What
My project is about Danish journalists who worked for the Allies in Britain, 1940-1945, specifically with producing propaganda, maintaining links to Danish resistance and ultimately, representing a Danish perspective to the Allies, while Denmark's government collaborated with the Germans. I have two objectives: First, I aim to provide a description of the work of this small group of Danes in the Allied war effort including the extent to which its members established transnational relations to other Europeans. Second, I aim to describe how this group, a majority of which became influential voices in Danish postwar society such as editors in chiefs and diplomats, drew on their transnational experience when shaping their postwar ideas about international politics, 1945-1980.
Why
My project provides, for the first time, a systematic study of the work of Danish journalists in the service of British institutions of warfare, 1940-1945, and pledges to lift the historical scholarship on Danish resistance out of its national confines by employing a multi-archival and transnational methodology.

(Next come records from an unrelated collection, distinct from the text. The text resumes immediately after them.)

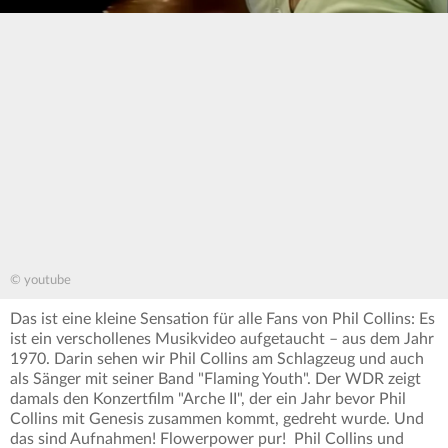
© youtube
Das ist eine kleine Sensation für alle Fans von Phil Collins: Es
ist ein verschollenes Musikvideo aufgetaucht – aus dem Jahr
1970. Darin sehen wir Phil Collins am Schlagzeug und auch
als Sänger mit seiner Band "Flaming Youth". Der WDR zeigt
damals den Konzertfilm "Arche II", der ein Jahr bevor Phil
Collins mit Genesis zusammen kommt, gedreht wurde. Und
das sind Aufnahmen! Flowerpower pur! Phil Collins und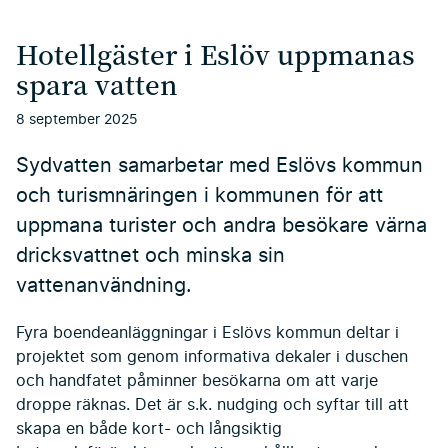
Hotellgäster i Eslöv uppmanas
spara vatten
8 september 2025
Sydvatten samarbetar med Eslövs kommun
och turismnäringen i kommunen för att
uppmana turister och andra besökare värna
dricksvattnet och minska sin
vattenanvändning.
Fyra boendeanläggningar i Eslövs kommun deltar i
projektet som genom informativa dekaler i duschen
och handfatet påminner besökarna om att varje
droppe räknas. Det är s.k. nudging och syftar till att
skapa en både kort- och långsiktig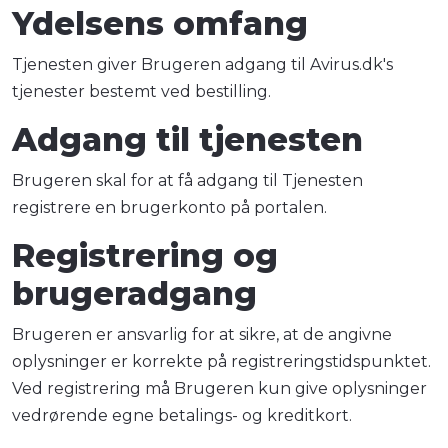
Ydelsens omfang
Tjenesten giver Brugeren adgang til Avirus.dk's
tjenester bestemt ved bestilling.
Adgang til tjenesten
Brugeren skal for at få adgang til Tjenesten
registrere en brugerkonto på portalen.
Registrering og
brugeradgang
Brugeren er ansvarlig for at sikre, at de angivne
oplysninger er korrekte på registreringstidspunktet.
Ved registrering må Brugeren kun give oplysninger
vedrørende egne betalings- og kreditkort.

The year 2020 is the 75th anniversary of the end of the war, and at the same time, public discussions of “fake news” have brought new attention to the role of traditional journalism in society. On this background, I analyze a part of Scandinavian history of the press which has not been analyzed before, insert it into a European transnational historiography and examine its ideological legacy using insights from intellectual history and sociology.
How
Drawing on experience in multi-archival research and in analyzing internationalized professional networks of people in interwar Europe, I base the project on archival material from the National Archives in Copenhagen, the BBC Written Archives in Reading and the National Archives in London. Mapping the network of journalists, I draw on ideas from Social Network Analysis (SNA) from sociology. Additionally, I study postwar publications of the exiled Danish journalists to analyze how they shaped postwar internationalist sentiments. In this analysis, I draw on theories on the formation of political ideology. Finally, to insert the case into a Scandinavian perspective, I discuss my findings in comparison with research on Norwegian journalists in London in the same period.
SSR
The project is valuable to society in the long term for several reasons. First, it sharpens the current discussion about the idea of a conflict between elites who believe in a "postwar liberal world order" on the one hand, and common citizens of nation-states on the other and examines the historical ascendance of the former. It brings into the equation the fact that these people were often devoted to their national backgrounds and thus did not necessarily see one loyalty ("the international") excluding another ("the national"). Second, it adresses the current challenges facing traditional journalism and shows the complexities of what happens when journalists have to configure their devotion to truth with the call to defend democracy against its challengers.